(Drifting Clouds - Hiding Sun . . . )
I came to understand how my upbringing played a role in my perception of the world and how my life had unfolded. It was part of the problem. How reactive and warlike my life seemed! I saw that for years I’d led anything but a stable or peaceful life. My boyhood was characterized by the sensation of pain and fear, but there was also a yearning for love and recognition. On one hand I felt guilty about being such a bother to my parents, yet I sat on a powderkeg of rage at having been treated so inhumanely.
Then I remembered Vietnam and realized the profound effect it had on me over the years since.
Sailing on, I saw a trend in my life of either running from, or chasing after something. Whenever I thought I had “the answer,” it disappeared. I was either regretting or trying to recapture something from the past, or worrying how the future was going to turn out. Nothing ever seemed to stay the same, everything seemed so...well, impermanent. Just like living on the sea, everything was always changing.
As the personal voyage deepened, time and introspection led to more profound insights. Although I had an outgoing personality and enjoyed a lot about life, there was this underlying angry, sad, and painful part of me that nothing I tried could reach. I began to admit that close relationships were difficult for me. I saw how, like my parents, alcohol was involved in most if not all of my social activities and I drank to “take the edge off” my inner pain and turmoil.
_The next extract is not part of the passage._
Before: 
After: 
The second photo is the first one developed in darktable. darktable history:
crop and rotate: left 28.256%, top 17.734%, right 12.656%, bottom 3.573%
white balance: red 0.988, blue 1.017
I saw that, in spite of a lot of helpful counseling, I hadn’t found anyone, or anything, that gave me the answers I was looking for. In fact I couldn’t even describe for myself what it was I sought. Yet I was being driven by this seemingly relentless need. I wanted to know, to resolve. I yearned for an imagined peaceful life, and had tried lots of things to attain it. I looked for just the right counselor; I changed locations; I married and remarried; I changed jobs; I traveled. It didn’t matter how much money, how many awards, how much or how good the sex was, how nice I tried to be, or how much I had learned—there might be relief for a time, but something was always missing. Permanent happiness seemed hopelessly elusive. I realized that even in those times when I did feel happy, soon I would start worrying about how long it was going to last. I was my own worst enemy.
As we closed with Ft. Lauderdale, I knew it was time for me leave the boat and return to Oregon. For the first time I knew that the focus of my personal work had to be just that—work on myself. Blaming wasn’t the way to freedom. Expecting others to change wasn’t going to work, either. Life at sea, though brief, had taught me more than I had bargained for—the human spirit is vast, and the only answers to be found are not outside of one’s own experience, but inside it.
When I arrived back in Salem I found a small apartment, got a job, and settled in. I decided to teach myself to meditate, while continuing with counseling and studying. A spiritual path was born.
Allies and Inner Work “We have what we seek. It is there all the time, and if we give it time it will make itself known to us.” Thomas Merton, Catholic Monk
Throughout my life, when I looked for answers, I looked everywhere but inside myself. I had read quite a lot, including several books on meditation. Many books by Ram Dass and others helped in my early explorations. One book however, A Gradual Awakening, by Stephen Levine, has proven to be the most valuable (and dog-eared) contributor to my learning. The method described is called Vipassana (Insight) meditation, and is derived from the Theravadan Buddhist lineage. Theravada means Way of the Elders.
Let’s begin with the question: what is meditation? The definition of “aware/awareness” in Webster’s New World College Dictionary seems most accurate: “...knowing or realizing; conscious; ... having knowledge of something through alertness in observing what one sees, hears, feels, etc.; ... awareness of a sensation, feeling, fact, condition, etc., ... mere recognition or a focusing of attention.”
In A Gradual Awakening, Levine gives several examples of where to focus one’s attention. I settled on the technique of bringing my attention to the sensation of the breath at the nostrils as a point of focus, and began to try to gently hold my concentration there. I sat cross-legged, my buttocks slightly elevated on the edge of a firm pillow(s), back straight, hands on my knees, and eyes closed. As Stephen instructs, whenever I noticed thoughts straying from that point of concentration I noted ‘thinking, thinking,’ then gently returned to focus on the sensation of the breath at the front edge of my nostrils.
As I meditated more regularly I noticed how hard it was to be with myself. I strayed from the breath, again and again, finding myself lost in thought. I became fidgety and agitated. I saw how easily I was pulled from focusing on my breath to some thought or attendant feeling. I saw how being lost in thought was somehow related to being lost in life. But each time I became aware of being lost I’d note “thinking, thinking” and return to the sensation of the breath again.
This practice revealed to me for the first time how strongly I identified with my thoughts about who I imagined myself to be. I saw how judgmental I was, even with my loved ones. I saw how often I negated the basic humanness of individuals or groups whom I categorized as “them” or “they:” people I called “dopers,” “draft dodgers,” the “bad guys.” For the first time I began to really see how thoughts and attendant feelings come and go. Some are random, some return regularly or have a pattern. Yet, they come, they go, just like the breath.